[start of Given entries]

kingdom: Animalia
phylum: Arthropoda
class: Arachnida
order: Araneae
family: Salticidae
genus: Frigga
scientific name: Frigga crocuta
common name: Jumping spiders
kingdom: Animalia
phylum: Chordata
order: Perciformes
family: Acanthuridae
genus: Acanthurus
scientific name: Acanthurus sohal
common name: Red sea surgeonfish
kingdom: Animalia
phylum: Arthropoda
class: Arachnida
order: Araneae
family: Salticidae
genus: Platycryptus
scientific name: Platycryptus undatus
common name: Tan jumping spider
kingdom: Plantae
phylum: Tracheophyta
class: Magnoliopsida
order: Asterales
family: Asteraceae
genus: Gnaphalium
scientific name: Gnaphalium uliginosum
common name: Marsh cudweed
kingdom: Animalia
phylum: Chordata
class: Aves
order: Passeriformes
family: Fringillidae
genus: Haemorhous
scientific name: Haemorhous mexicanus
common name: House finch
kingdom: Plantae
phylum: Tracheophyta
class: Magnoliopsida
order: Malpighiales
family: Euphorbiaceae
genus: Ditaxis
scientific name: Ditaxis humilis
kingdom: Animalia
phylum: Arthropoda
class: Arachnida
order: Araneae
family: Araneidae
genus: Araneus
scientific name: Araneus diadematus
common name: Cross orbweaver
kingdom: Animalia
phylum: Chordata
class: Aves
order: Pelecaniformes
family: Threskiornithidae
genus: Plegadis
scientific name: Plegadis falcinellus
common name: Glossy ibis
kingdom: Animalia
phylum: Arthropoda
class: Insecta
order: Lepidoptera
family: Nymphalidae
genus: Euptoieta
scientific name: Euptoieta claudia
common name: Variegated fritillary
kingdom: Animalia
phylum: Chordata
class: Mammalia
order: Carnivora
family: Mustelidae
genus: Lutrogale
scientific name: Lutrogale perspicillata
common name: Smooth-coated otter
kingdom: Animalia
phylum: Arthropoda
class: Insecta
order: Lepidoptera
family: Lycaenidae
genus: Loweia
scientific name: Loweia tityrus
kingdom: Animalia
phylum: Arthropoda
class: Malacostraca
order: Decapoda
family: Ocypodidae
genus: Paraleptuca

[end of Given entries]

--- Exercise prompt ---
Write out these records again, replacing "common name" with "vernacular name" and leaving everything else the same.

--- Exercise response ---
kingdom: Animalia
phylum: Arthropoda
class: Arachnida
order: Araneae
family: Salticidae
genus: Frigga
scientific name: Frigga crocuta
vernacular name: Jumping spiders
kingdom: Animalia
phylum: Chordata
order: Perciformes
family: Acanthuridae
genus: Acanthurus
scientific name: Acanthurus sohal
vernacular name: Red sea surgeonfish
kingdom: Animalia
phylum: Arthropoda
class: Arachnida
order: Araneae
family: Salticidae
genus: Platycryptus
scientific name: Platycryptus undatus
vernacular name: Tan jumping spider
kingdom: Plantae
phylum: Tracheophyta
class: Magnoliopsida
order: Asterales
family: Asteraceae
genus: Gnaphalium
scientific name: Gnaphalium uliginosum
vernacular name: Marsh cudweed
kingdom: Animalia
phylum: Chordata
class: Aves
order: Passeriformes
family: Fringillidae
genus: Haemorhous
scientific name: Haemorhous mexicanus
vernacular name: House finch
kingdom: Plantae
phylum: Tracheophyta
class: Magnoliopsida
order: Malpighiales
family: Euphorbiaceae
genus: Ditaxis
scientific name: Ditaxis humilis
kingdom: Animalia
phylum: Arthropoda
class: Arachnida
order: Araneae
family: Araneidae
genus: Araneus
scientific name: Araneus diadematus
vernacular name: Cross orbweaver
kingdom: Animalia
phylum: Chordata
class: Aves
order: Pelecaniformes
family: Threskiornithidae
genus: Plegadis
scientific name: Plegadis falcinellus
vernacular name: Glossy ibis
kingdom: Animalia
phylum: Arthropoda
class: Insecta
order: Lepidoptera
family: Nymphalidae
genus: Euptoieta
scientific name: Euptoieta claudia
vernacular name: Variegated fritillary
kingdom: Animalia
phylum: Chordata
class: Mammalia
order: Carnivora
family: Mustelidae
genus: Lutrogale
scientific name: Lutrogale perspicillata
vernacular name: Smooth-coated otter
kingdom: Animalia
phylum: Arthropoda
class: Insecta
order: Lepidoptera
family: Lycaenidae
genus: Loweia
scientific name: Loweia tityrus
kingdom: Animalia
phylum: Arthropoda
class: Malacostraca
order: Decapoda
family: Ocypodidae
genus: Paraleptuca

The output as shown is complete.